Que faire après la marche de l’espoir ?

par Bernard Teper

 

Le 18 mars dernier constitua la plus grande mobilisation de rue de la campagne de l’élection présidentielle de 2017. Plus de 100.000 personnes. Ce fut une marche de l’espoir. De l’espoir, il nous en faut. Car avec la séquence que nous vivons, celle de la décomposition des gauches qui – du parti socialiste à l’extrême gauche – voit s’opérer une coupure quasi mollétiste entre les discours et les pratiques, on pouvait se demander ce qui allait rester de la gauche en général.

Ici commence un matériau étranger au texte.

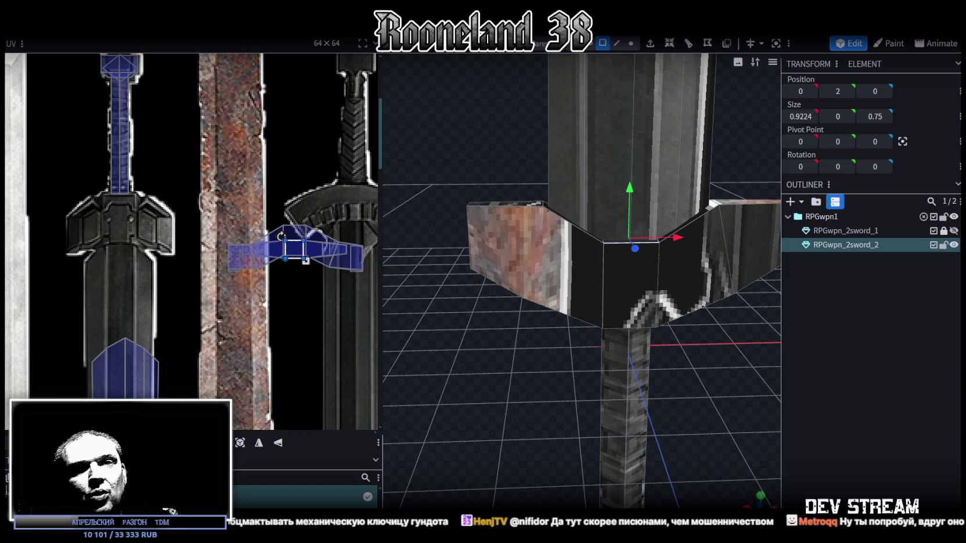
Stretch the crossguard's top edge 0.4 wider, to a width of 3.6902
mouse_move(604, 347)
left_mouse_down()
mouse_move(492, 358)
mouse_move(480, 326)
mouse_move(501, 342)
mouse_move(503, 358)
left_mouse_up()
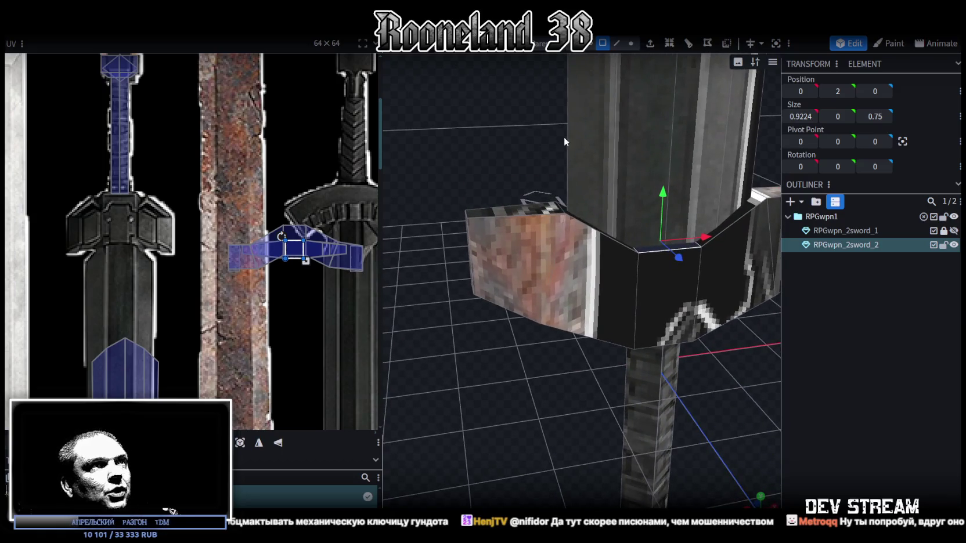
left_click_drag(558, 93, 499, 132)
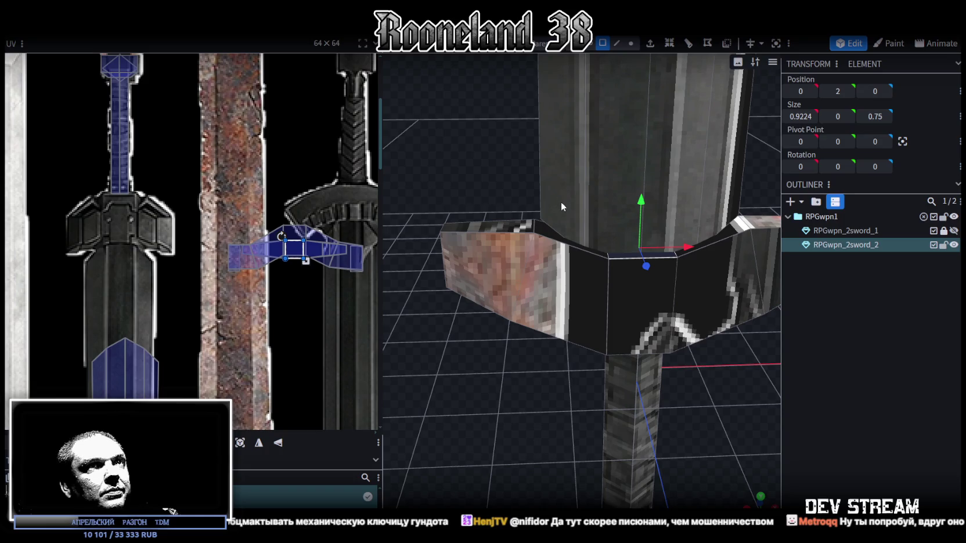
mouse_move(500, 188)
left_mouse_down()
mouse_move(502, 157)
mouse_move(523, 164)
left_mouse_up()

D’autant que les médias néolibéraux, dont les principaux journalistes, ne soutiennent que Fillon ou Macron et essaient d’avantager leurs chouchous.1

Où en est la gauche de 2012 ?

Avec Macron en digne successeur de François Hollande, on est sûr que le théorème du mouvement réformateur néolibéral sera encore vrai demain : « depuis 1983, et tant que nous resterons dans le néolibéralisme, tous les gouvernements font et feront pire que le précédent » !

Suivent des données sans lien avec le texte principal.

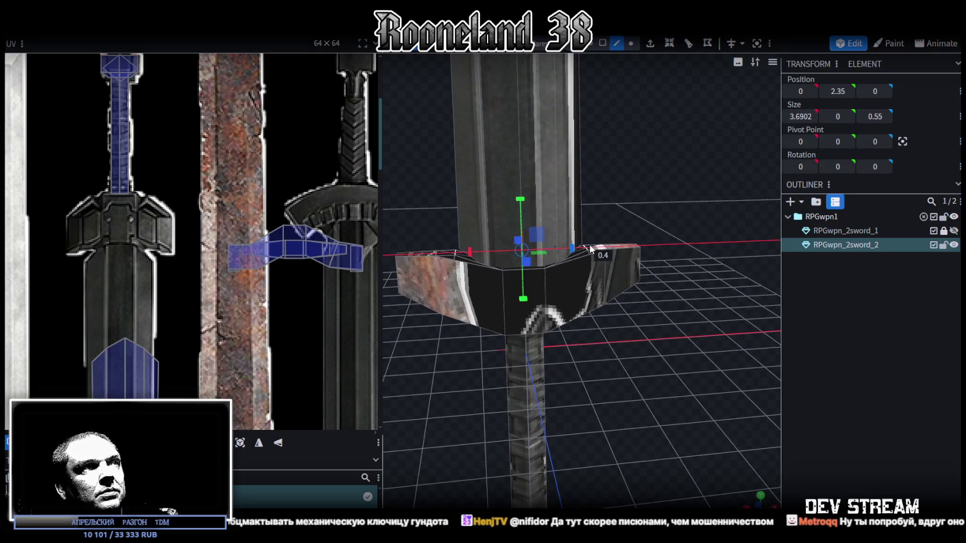
Select the line of vertices along the crossguard's right end
mouse_move(638, 335)
left_mouse_down()
mouse_move(637, 304)
mouse_move(621, 320)
left_mouse_up()
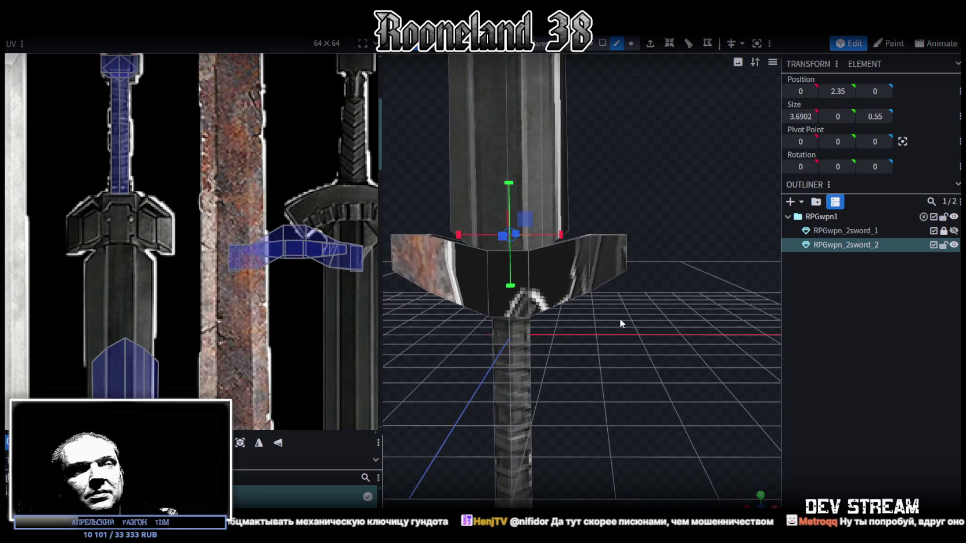
left_click(610, 267)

Avec Hamon, certains ont cru que la musique différente qu’il a développée lors de la primaire socialiste allait dans le bon sens. Le désenchantement fut rapide.
Très vite, il reprit sur l’UE et la zone euro la position de François Hollande. Très vite, on a vu que la majorité des candidats socialistes aux législatives étaient politiquement favorables aux lois Macron et El Khomri, au pacte de responsabilité, au CICE et aux attaques contre la Sécurité sociale, entre autres. Jusqu’au secrétaire général d’En marche qui a été adoubé par les instances du PS pour les législatives. Jusqu’à l’apothéose mystique du revenu universel, vieille idée néolibérale de Milton Friedman, qui développait la notion d’impôt négatif dans « Capitalisme et Liberté » en 1962. Pour terminer avec comme simple projet le développement du RSA et une allocation pour les jeunes. Le reste est renvoyé aux calendes grecques pour les rêveurs.
Le spectre de 1969 et le soutien in fine à Macron participeront de la prochaine étape solférinienne.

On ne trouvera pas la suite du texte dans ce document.